Word for word, reproduce each of the entries.

↓↓↓

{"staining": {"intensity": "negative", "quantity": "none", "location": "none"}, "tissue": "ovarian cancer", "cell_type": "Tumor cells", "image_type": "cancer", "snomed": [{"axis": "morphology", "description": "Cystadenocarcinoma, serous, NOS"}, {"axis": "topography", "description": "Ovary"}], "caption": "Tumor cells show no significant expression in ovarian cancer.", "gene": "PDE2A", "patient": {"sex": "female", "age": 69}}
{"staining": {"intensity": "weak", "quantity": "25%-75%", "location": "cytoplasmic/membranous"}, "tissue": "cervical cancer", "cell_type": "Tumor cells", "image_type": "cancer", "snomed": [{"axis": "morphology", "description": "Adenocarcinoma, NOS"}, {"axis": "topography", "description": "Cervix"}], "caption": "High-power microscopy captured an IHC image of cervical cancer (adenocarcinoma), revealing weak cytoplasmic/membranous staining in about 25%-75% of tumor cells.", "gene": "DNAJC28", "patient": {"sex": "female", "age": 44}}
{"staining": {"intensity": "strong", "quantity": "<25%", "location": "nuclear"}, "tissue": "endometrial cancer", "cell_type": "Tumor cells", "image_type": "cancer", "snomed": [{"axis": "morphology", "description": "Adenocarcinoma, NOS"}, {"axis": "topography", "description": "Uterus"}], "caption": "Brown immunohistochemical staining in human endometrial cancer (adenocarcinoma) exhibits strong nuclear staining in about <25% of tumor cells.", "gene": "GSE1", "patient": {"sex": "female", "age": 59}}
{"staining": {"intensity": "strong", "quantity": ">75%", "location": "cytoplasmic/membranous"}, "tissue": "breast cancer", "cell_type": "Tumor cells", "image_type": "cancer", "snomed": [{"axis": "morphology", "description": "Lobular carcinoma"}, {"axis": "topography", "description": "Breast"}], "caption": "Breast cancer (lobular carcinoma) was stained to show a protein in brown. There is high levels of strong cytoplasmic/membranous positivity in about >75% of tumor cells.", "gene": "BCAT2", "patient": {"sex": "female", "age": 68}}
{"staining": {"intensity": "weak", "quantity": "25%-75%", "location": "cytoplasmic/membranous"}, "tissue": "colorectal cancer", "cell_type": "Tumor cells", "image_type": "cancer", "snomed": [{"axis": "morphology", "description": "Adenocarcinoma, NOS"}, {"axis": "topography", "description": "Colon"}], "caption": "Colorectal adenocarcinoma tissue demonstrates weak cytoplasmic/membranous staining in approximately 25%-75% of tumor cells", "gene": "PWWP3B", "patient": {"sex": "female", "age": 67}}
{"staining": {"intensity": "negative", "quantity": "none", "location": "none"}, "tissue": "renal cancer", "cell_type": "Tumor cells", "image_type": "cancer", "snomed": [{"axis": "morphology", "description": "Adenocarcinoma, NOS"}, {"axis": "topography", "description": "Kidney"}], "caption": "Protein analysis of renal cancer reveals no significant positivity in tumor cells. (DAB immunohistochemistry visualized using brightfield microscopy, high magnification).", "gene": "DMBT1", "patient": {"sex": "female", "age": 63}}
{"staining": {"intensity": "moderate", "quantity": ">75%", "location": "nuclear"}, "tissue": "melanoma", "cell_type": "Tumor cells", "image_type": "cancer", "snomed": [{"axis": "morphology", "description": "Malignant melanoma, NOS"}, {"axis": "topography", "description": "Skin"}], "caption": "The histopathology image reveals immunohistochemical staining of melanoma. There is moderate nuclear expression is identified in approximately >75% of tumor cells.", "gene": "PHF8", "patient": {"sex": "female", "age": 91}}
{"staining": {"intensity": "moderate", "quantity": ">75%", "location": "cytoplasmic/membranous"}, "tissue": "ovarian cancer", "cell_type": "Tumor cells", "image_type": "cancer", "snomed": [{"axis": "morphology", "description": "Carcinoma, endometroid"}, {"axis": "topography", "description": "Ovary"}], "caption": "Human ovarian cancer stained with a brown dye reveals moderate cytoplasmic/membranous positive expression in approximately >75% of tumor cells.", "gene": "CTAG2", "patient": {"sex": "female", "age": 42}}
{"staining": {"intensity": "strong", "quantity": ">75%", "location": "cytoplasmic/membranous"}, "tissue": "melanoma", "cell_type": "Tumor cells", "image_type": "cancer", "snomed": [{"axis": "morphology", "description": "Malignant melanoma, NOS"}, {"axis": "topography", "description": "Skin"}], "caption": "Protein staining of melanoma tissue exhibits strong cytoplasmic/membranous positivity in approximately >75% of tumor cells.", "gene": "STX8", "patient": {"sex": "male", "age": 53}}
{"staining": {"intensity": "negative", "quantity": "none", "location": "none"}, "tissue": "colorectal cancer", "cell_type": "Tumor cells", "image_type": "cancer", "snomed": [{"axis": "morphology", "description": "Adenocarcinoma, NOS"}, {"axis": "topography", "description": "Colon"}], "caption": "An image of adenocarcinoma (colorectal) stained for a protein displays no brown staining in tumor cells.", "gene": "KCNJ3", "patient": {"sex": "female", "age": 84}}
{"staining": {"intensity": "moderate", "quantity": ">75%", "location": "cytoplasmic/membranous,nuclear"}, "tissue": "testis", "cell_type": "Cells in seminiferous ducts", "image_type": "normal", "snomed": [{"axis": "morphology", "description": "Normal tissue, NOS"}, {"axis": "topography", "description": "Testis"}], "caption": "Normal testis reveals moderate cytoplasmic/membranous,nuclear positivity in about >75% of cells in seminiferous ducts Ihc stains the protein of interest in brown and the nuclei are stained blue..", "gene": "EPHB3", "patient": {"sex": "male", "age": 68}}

↑↑↑

Result of this task:
{"staining": {"intensity": "negative", "quantity": "none", "location": "none"}, "tissue": "ovarian cancer", "cell_type": "Tumor cells", "image_type": "cancer", "snomed": [{"axis": "morphology", "description": "Cystadenocarcinoma, serous, NOS"}, {"axis": "topography", "description": "Ovary"}], "caption": "Tumor cells show no significant expression in ovarian cancer.", "gene": "PDE2A", "patient": {"sex": "female", "age": 69}}
{"staining": {"intensity": "weak", "quantity": "25%-75%", "location": "cytoplasmic/membranous"}, "tissue": "cervical cancer", "cell_type": "Tumor cells", "image_type": "cancer", "snomed": [{"axis": "morphology", "description": "Adenocarcinoma, NOS"}, {"axis": "topography", "description": "Cervix"}], "caption": "High-power microscopy captured an IHC image of cervical cancer (adenocarcinoma), revealing weak cytoplasmic/membranous staining in about 25%-75% of tumor cells.", "gene": "DNAJC28", "patient": {"sex": "female", "age": 44}}
{"staining": {"intensity": "strong", "quantity": "<25%", "location": "nuclear"}, "tissue": "endometrial cancer", "cell_type": "Tumor cells", "image_type": "cancer", "snomed": [{"axis": "morphology", "description": "Adenocarcinoma, NOS"}, {"axis": "topography", "description": "Uterus"}], "caption": "Brown immunohistochemical staining in human endometrial cancer (adenocarcinoma) exhibits strong nuclear staining in about <25% of tumor cells.", "gene": "GSE1", "patient": {"sex": "female", "age": 59}}
{"staining": {"intensity": "strong", "quantity": ">75%", "location": "cytoplasmic/membranous"}, "tissue": "breast cancer", "cell_type": "Tumor cells", "image_type": "cancer", "snomed": [{"axis": "morphology", "description": "Lobular carcinoma"}, {"axis": "topography", "description": "Breast"}], "caption": "Breast cancer (lobular carcinoma) was stained to show a protein in brown. There is high levels of strong cytoplasmic/membranous positivity in about >75% of tumor cells.", "gene": "BCAT2", "patient": {"sex": "female", "age": 68}}
{"staining": {"intensity": "weak", "quantity": "25%-75%", "location": "cytoplasmic/membranous"}, "tissue": "colorectal cancer", "cell_type": "Tumor cells", "image_type": "cancer", "snomed": [{"axis": "morphology", "description": "Adenocarcinoma, NOS"}, {"axis": "topography", "description": "Colon"}], "caption": "Colorectal adenocarcinoma tissue demonstrates weak cytoplasmic/membranous staining in approximately 25%-75% of tumor cells", "gene": "PWWP3B", "patient": {"sex": "female", "age": 67}}
{"staining": {"intensity": "negative", "quantity": "none", "location": "none"}, "tissue": "renal cancer", "cell_type": "Tumor cells", "image_type": "cancer", "snomed": [{"axis": "morphology", "description": "Adenocarcinoma, NOS"}, {"axis": "topography", "description": "Kidney"}], "caption": "Protein analysis of renal cancer reveals no significant positivity in tumor cells. (DAB immunohistochemistry visualized using brightfield microscopy, high magnification).", "gene": "DMBT1", "patient": {"sex": "female", "age": 63}}
{"staining": {"intensity": "moderate", "quantity": ">75%", "location": "nuclear"}, "tissue": "melanoma", "cell_type": "Tumor cells", "image_type": "cancer", "snomed": [{"axis": "morphology", "description": "Malignant melanoma, NOS"}, {"axis": "topography", "description": "Skin"}], "caption": "The histopathology image reveals immunohistochemical staining of melanoma. There is moderate nuclear expression is identified in approximately >75% of tumor cells.", "gene": "PHF8", "patient": {"sex": "female", "age": 91}}
{"staining": {"intensity": "moderate", "quantity": ">75%", "location": "cytoplasmic/membranous"}, "tissue": "ovarian cancer", "cell_type": "Tumor cells", "image_type": "cancer", "snomed": [{"axis": "morphology", "description": "Carcinoma, endometroid"}, {"axis": "topography", "description": "Ovary"}], "caption": "Human ovarian cancer stained with a brown dye reveals moderate cytoplasmic/membranous positive expression in approximately >75% of tumor cells.", "gene": "CTAG2", "patient": {"sex": "female", "age": 42}}
{"staining": {"intensity": "strong", "quantity": ">75%", "location": "cytoplasmic/membranous"}, "tissue": "melanoma", "cell_type": "Tumor cells", "image_type": "cancer", "snomed": [{"axis": "morphology", "description": "Malignant melanoma, NOS"}, {"axis": "topography", "description": "Skin"}], "caption": "Protein staining of melanoma tissue exhibits strong cytoplasmic/membranous positivity in approximately >75% of tumor cells.", "gene": "STX8", "patient": {"sex": "male", "age": 53}}
{"staining": {"intensity": "negative", "quantity": "none", "location": "none"}, "tissue": "colorectal cancer", "cell_type": "Tumor cells", "image_type": "cancer", "snomed": [{"axis": "morphology", "description": "Adenocarcinoma, NOS"}, {"axis": "topography", "description": "Colon"}], "caption": "An image of adenocarcinoma (colorectal) stained for a protein displays no brown staining in tumor cells.", "gene": "KCNJ3", "patient": {"sex": "female", "age": 84}}
{"staining": {"intensity": "moderate", "quantity": ">75%", "location": "cytoplasmic/membranous,nuclear"}, "tissue": "testis", "cell_type": "Cells in seminiferous ducts", "image_type": "normal", "snomed": [{"axis": "morphology", "description": "Normal tissue, NOS"}, {"axis": "topography", "description": "Testis"}], "caption": "Normal testis reveals moderate cytoplasmic/membranous,nuclear positivity in about >75% of cells in seminiferous ducts Ihc stains the protein of interest in brown and the nuclei are stained blue..", "gene": "EPHB3", "patient": {"sex": "male", "age": 68}}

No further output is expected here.